Onehouse is offering Open Engines for free for a limited time. You will not be billed OCU for Open Engines usage, but will still pay your cloud provider for any cloud resource consumption.

Customer Support

While other Onehouse product offerings include options for enterprise-grade customer support, Open Engines customer support is limited to infrastructure-level issues at this time. For debugging engine-specific issues, you should leverage open source channels.

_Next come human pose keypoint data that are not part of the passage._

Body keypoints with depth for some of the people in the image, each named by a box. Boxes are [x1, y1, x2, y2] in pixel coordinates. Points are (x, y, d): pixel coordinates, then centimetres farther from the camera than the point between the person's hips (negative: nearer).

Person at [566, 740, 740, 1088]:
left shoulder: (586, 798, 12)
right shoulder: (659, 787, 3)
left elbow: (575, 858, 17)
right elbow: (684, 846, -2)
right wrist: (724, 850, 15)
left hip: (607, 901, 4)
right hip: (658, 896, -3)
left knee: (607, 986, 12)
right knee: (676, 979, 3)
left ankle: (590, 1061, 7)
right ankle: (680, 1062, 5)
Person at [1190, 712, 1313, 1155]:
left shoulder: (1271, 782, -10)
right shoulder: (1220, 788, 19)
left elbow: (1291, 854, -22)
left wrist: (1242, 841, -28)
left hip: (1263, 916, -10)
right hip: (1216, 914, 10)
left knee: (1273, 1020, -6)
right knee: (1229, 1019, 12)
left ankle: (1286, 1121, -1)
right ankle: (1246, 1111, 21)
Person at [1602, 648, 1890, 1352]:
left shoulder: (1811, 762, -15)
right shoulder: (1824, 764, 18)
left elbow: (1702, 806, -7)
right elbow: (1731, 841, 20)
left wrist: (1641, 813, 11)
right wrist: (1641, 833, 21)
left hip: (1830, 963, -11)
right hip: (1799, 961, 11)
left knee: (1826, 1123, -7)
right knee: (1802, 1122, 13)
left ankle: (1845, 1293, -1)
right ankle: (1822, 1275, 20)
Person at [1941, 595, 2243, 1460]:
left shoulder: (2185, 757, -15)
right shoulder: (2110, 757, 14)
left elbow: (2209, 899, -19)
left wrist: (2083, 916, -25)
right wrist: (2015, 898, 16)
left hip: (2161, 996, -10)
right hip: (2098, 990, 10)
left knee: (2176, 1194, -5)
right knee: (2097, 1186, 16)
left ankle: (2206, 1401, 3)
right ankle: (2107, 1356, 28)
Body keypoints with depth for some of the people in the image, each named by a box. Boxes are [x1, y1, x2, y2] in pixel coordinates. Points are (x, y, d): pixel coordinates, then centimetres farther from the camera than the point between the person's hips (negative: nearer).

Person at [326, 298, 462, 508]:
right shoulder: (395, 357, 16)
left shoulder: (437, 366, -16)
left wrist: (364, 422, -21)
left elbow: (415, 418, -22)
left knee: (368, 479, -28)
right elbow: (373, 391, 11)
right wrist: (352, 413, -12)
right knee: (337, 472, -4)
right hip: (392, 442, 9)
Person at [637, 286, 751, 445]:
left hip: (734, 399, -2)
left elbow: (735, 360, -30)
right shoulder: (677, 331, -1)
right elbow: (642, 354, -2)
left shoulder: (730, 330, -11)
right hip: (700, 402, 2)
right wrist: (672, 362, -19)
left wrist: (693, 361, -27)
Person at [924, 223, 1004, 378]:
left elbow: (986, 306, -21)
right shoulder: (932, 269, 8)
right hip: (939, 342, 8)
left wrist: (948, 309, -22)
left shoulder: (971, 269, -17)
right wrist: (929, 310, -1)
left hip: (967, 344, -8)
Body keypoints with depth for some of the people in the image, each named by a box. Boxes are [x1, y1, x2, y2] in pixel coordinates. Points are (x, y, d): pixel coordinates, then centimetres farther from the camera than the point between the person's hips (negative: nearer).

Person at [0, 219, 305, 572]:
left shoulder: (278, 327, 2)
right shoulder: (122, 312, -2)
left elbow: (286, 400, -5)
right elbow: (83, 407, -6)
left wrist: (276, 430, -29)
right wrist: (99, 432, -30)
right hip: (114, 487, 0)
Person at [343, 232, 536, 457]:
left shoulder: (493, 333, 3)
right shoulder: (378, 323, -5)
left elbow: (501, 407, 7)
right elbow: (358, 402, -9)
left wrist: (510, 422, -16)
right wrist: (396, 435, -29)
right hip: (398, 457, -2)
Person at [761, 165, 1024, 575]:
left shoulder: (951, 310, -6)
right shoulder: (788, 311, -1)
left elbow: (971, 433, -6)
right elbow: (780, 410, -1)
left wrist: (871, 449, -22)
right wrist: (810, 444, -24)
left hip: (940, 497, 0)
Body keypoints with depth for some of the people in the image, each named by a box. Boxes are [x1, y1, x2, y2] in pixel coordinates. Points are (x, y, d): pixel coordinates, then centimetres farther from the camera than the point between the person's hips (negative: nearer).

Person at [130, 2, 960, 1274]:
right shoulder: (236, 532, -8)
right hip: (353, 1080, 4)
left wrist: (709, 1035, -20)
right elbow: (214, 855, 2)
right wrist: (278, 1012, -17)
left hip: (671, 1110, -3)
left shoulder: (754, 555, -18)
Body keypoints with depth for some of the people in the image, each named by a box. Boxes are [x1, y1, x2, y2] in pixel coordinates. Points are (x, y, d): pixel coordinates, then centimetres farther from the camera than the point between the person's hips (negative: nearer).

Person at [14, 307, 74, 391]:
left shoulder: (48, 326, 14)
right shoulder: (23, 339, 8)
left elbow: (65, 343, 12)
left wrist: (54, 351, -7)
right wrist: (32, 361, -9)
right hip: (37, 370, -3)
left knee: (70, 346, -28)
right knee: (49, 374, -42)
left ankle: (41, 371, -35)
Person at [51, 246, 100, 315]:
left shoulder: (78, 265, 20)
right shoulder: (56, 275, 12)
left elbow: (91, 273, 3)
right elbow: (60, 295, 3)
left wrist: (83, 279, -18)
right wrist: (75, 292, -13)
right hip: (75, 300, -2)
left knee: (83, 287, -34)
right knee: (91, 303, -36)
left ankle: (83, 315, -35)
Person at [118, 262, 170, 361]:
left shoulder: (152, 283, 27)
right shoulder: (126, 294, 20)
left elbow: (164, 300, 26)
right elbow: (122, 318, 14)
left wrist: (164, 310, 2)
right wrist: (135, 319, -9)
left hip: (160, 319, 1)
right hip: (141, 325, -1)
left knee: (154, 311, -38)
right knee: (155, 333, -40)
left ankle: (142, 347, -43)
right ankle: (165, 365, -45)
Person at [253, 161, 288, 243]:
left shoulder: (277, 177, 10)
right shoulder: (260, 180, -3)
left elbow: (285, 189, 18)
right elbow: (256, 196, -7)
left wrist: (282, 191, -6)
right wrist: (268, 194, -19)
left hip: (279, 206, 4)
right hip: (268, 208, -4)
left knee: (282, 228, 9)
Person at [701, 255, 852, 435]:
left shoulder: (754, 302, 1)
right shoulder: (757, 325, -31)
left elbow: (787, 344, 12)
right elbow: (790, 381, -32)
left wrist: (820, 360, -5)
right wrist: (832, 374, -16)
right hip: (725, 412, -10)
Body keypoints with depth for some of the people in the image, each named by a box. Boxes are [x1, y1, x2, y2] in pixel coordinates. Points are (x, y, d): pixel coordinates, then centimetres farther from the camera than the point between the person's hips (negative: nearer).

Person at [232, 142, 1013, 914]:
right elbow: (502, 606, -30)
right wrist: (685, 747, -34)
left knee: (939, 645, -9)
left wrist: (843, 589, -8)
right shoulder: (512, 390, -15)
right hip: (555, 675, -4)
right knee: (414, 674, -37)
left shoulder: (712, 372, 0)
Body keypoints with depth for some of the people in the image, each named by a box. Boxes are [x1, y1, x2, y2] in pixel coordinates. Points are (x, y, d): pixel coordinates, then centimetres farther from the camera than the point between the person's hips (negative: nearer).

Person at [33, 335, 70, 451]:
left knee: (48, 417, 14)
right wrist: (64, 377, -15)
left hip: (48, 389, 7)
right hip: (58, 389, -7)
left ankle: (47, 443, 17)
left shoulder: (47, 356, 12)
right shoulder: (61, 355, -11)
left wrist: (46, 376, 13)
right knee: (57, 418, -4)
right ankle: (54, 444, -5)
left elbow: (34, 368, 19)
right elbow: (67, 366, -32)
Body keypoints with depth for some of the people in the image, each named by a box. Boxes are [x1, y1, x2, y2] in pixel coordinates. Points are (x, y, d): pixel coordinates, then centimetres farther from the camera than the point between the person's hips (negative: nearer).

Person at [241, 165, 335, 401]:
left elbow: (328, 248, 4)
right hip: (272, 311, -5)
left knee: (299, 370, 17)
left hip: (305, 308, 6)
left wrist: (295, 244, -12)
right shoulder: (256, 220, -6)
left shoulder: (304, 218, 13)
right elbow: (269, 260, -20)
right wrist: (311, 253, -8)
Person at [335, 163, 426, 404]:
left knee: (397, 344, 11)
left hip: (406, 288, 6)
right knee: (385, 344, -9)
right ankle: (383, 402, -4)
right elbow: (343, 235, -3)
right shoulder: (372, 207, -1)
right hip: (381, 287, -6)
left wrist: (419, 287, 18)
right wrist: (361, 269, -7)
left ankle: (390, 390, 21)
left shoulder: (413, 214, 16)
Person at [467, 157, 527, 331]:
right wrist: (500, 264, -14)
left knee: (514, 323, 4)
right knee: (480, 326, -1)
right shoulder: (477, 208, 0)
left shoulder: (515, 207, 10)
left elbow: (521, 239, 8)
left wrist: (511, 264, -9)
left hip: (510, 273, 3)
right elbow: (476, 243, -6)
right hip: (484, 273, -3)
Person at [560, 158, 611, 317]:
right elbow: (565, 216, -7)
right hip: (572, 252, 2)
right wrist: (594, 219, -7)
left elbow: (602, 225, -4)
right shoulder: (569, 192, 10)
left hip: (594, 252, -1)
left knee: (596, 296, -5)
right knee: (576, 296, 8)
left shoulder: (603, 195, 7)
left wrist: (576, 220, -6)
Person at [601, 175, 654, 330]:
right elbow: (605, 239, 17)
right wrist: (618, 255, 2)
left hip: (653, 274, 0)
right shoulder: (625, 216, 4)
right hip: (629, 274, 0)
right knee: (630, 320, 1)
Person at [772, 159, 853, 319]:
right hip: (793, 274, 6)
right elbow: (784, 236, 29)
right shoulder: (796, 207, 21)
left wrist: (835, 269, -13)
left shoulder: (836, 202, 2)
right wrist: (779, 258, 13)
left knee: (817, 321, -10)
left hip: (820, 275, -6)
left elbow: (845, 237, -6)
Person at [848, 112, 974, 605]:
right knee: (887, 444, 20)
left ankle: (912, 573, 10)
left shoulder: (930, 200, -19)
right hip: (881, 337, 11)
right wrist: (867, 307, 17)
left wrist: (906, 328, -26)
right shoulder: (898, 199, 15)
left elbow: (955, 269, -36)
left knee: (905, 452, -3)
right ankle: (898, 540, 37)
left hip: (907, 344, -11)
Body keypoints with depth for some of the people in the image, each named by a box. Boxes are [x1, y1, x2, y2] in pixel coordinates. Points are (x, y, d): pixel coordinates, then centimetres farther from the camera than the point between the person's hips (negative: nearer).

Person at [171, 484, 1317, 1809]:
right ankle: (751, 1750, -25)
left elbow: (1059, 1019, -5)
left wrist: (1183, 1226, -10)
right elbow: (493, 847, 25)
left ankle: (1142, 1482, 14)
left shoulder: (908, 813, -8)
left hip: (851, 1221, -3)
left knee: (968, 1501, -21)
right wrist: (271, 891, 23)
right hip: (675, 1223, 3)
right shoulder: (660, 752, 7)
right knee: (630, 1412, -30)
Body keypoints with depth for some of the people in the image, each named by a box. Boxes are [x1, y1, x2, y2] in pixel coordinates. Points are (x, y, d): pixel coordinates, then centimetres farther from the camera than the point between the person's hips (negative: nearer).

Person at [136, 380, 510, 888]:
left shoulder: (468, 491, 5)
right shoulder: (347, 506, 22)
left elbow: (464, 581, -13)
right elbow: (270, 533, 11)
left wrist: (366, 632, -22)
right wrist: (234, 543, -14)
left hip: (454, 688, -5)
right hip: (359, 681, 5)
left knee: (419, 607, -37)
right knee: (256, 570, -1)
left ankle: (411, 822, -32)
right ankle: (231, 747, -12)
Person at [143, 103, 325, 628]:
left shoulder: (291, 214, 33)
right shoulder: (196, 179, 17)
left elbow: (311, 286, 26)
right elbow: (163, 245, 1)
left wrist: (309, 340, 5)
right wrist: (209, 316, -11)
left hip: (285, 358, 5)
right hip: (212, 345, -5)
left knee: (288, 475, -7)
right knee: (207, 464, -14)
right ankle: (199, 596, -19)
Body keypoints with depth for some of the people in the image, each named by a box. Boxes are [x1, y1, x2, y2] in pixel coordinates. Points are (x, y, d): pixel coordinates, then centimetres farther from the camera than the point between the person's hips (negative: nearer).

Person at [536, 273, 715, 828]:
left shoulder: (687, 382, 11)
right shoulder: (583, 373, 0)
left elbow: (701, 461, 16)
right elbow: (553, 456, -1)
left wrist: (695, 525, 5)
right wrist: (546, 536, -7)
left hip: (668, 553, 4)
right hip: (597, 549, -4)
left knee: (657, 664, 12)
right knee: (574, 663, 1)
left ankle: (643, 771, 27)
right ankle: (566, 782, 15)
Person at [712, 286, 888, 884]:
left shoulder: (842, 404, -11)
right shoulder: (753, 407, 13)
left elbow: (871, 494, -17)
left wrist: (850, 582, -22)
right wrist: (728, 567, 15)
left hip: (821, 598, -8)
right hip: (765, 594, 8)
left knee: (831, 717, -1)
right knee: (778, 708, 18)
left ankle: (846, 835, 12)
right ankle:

If you require a solution with full customer support at the engine-level, we are happy to connect you with one of our specialized compute engine partners.

Create a Cluster

To use Open Engines, you must first create an Open Engines Cluster in Onehouse. When creating the Cluster, you will select one of the supported engines.

Access the Cluster

Open Engines queries and workloads must be submitted directly to the Cluster (ie. not through the Onehouse control plane). When you create an Open Engines Cluster, you will get an endpoint that can only be accessed from within the VPC. We suggest connecting through a bastion host or VPN.

Limitations

  • Trino and Ray are read-only for Onehouse tables due to their open source implementations.
  • Tables created by Open Engines can only be viewed and managed by Onehouse in the Apache Hudi format, and must be created as External Tables under an Observed Lake. We soon plan to add support for tables created in Managed Lakes.
  • Open Engines do not yet integrate with lock providers in Onehouse. You must add your lock provider configurations manually for the Open Engines writer when writing concurrently to a table other Onehouse writers such as Stream Captures or Table Services. We plan to integrate with Onehouse lock providers soon.
  • Trino and Flink can only connect to one external catalog currently. Trino supports a Glue or DataProc catalog, and Flink supports a Hive Metastore or DataProc catalog.
  • Access control (eg. CREATE ROLE in Trino) is not yet supported.